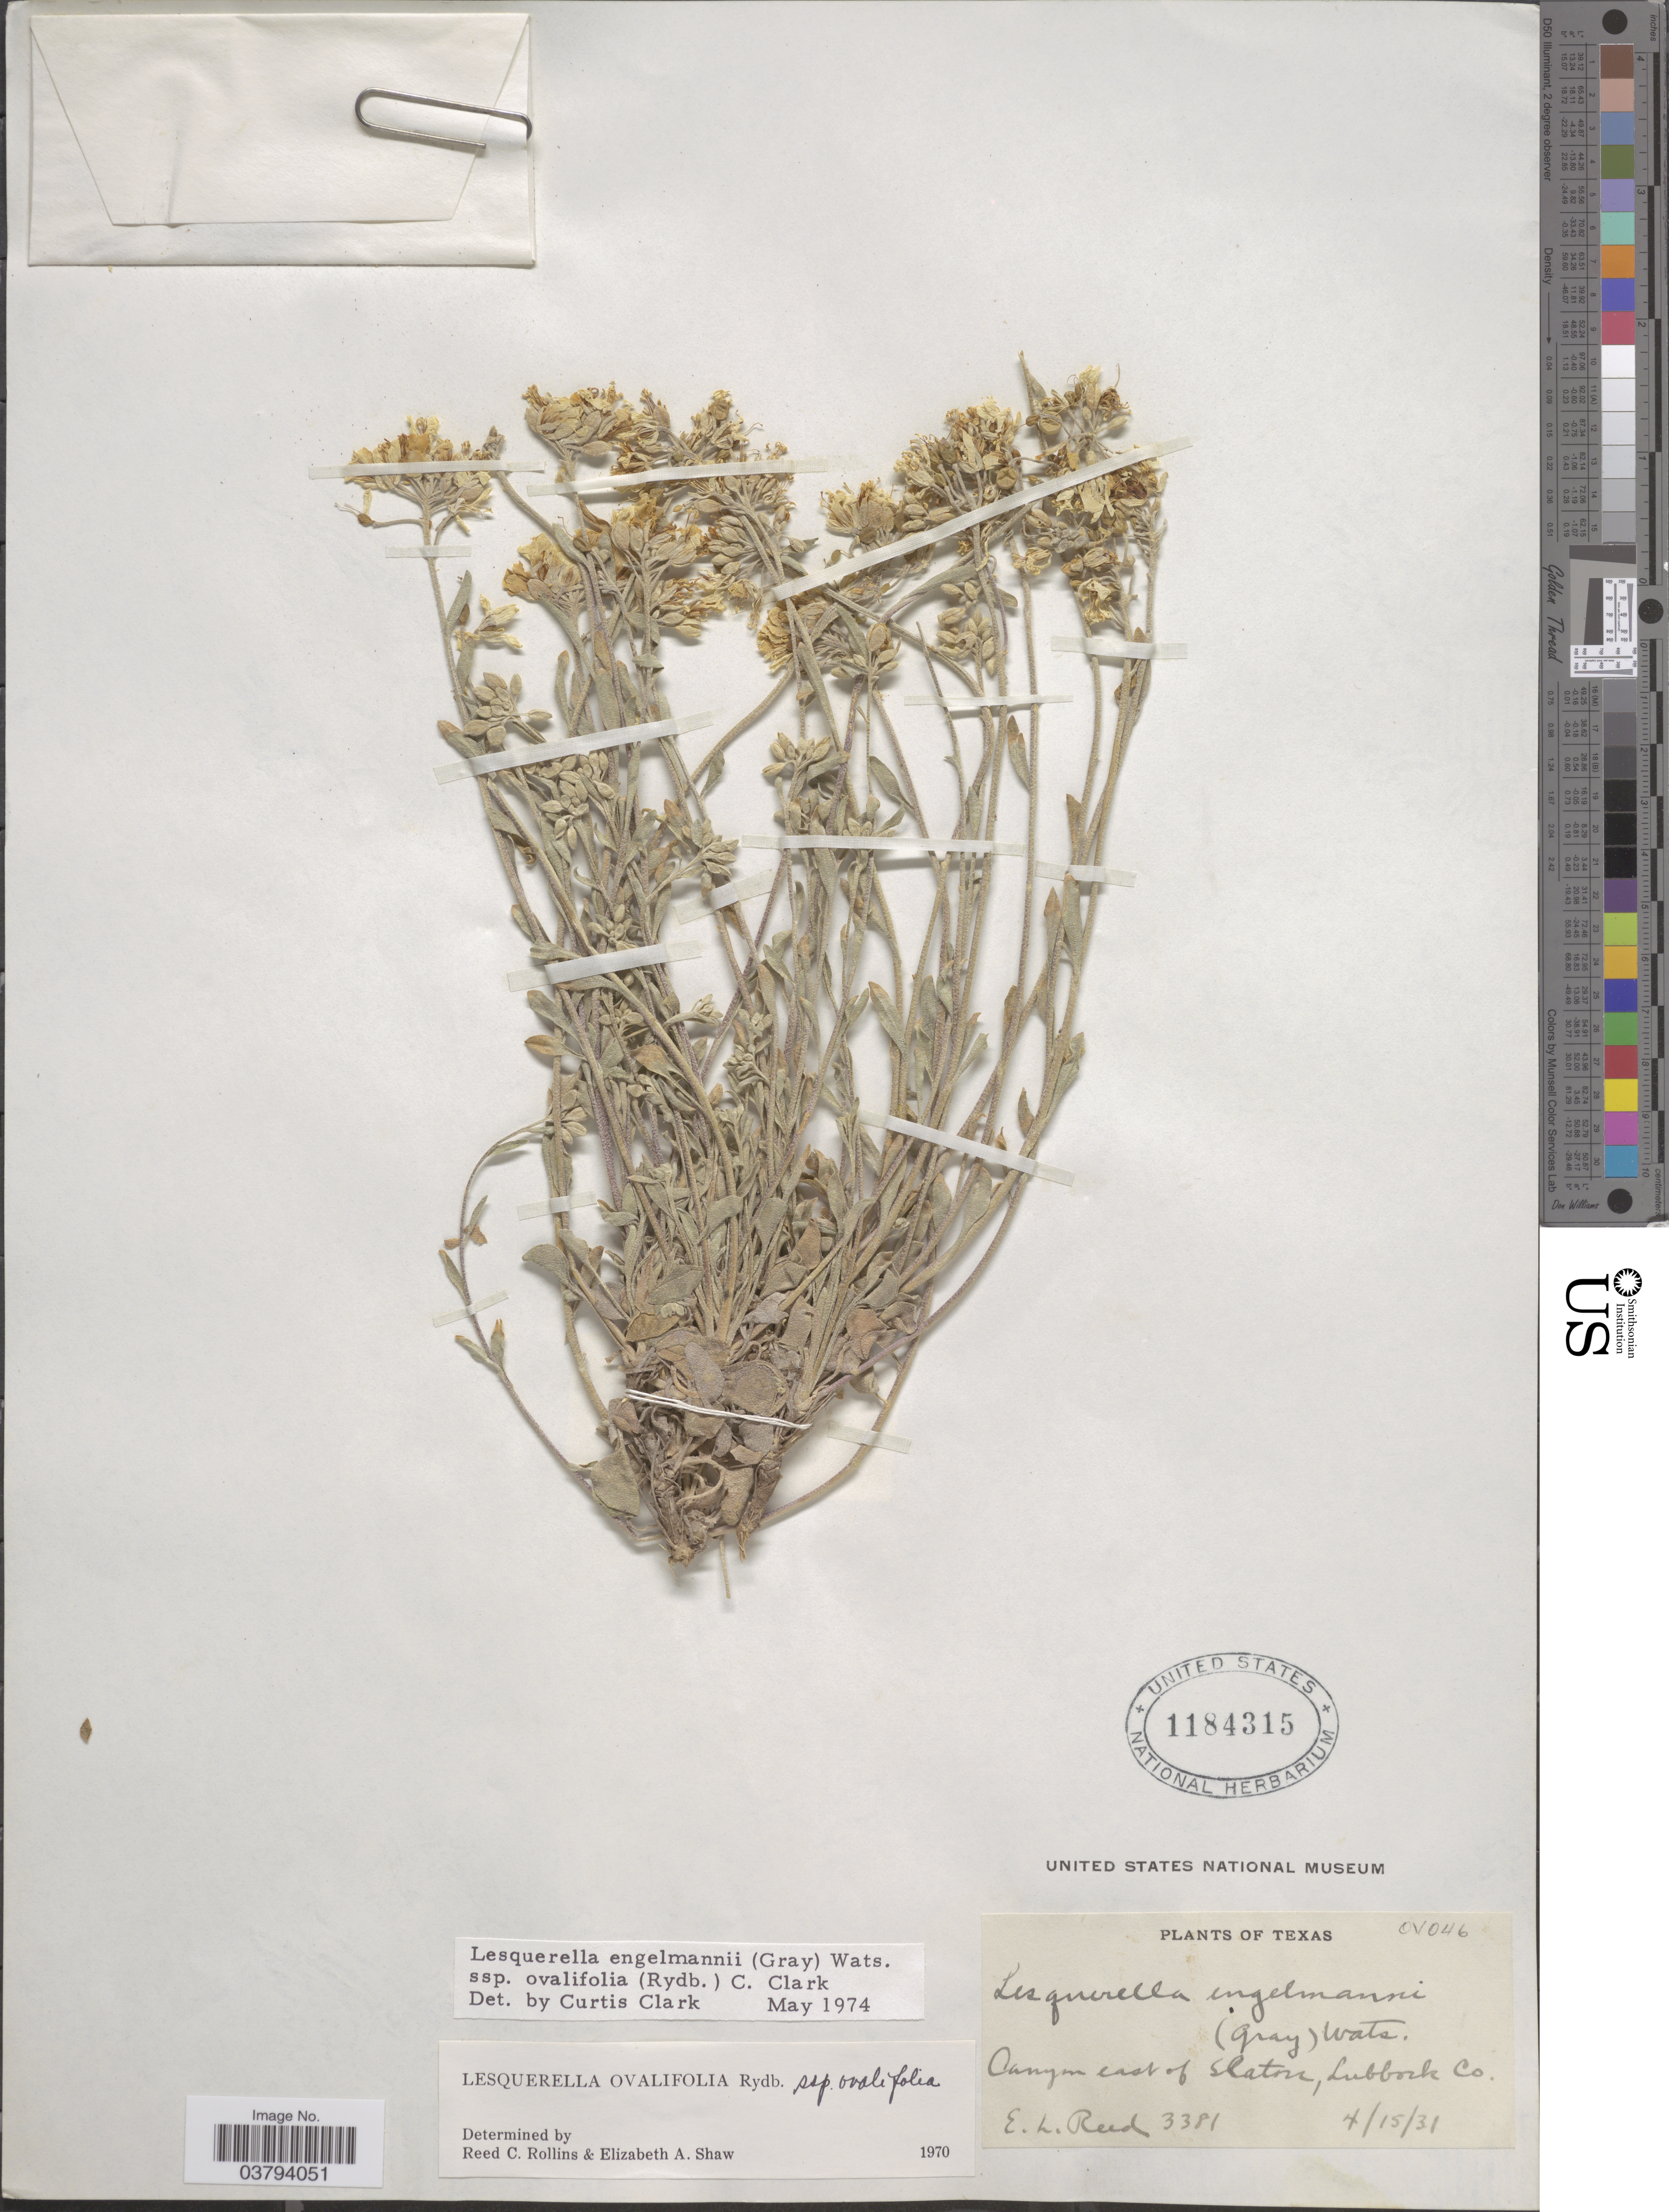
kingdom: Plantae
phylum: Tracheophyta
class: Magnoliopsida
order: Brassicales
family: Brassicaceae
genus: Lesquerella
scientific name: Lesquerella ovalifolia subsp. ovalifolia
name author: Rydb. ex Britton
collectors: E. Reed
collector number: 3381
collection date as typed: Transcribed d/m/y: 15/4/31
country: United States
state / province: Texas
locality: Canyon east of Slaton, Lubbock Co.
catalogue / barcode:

○ ○ ○

Objectif: Présentez sous forme de liste numérotée les lignes allant du début des items jusqu'à la ligne contenant « locality: Canyon east of Slaton, Lubbock Co. » incluse, en omettant les lignes vides. Laissez les images de côté dans la réponse.

Réponse rédigée:
1. kingdom: Plantae
2. phylum: Tracheophyta
3. class: Magnoliopsida
4. order: Brassicales
5. family: Brassicaceae
6. genus: Lesquerella
7. scientific name: Lesquerella ovalifolia subsp. ovalifolia
8. name author: Rydb. ex Britton
9. collectors: E. Reed
10. collector number: 3381
11. collection date as typed: Transcribed d/m/y: 15/4/31
12. country: United States
13. state / province: Texas
14. locality: Canyon east of Slaton, Lubbock Co.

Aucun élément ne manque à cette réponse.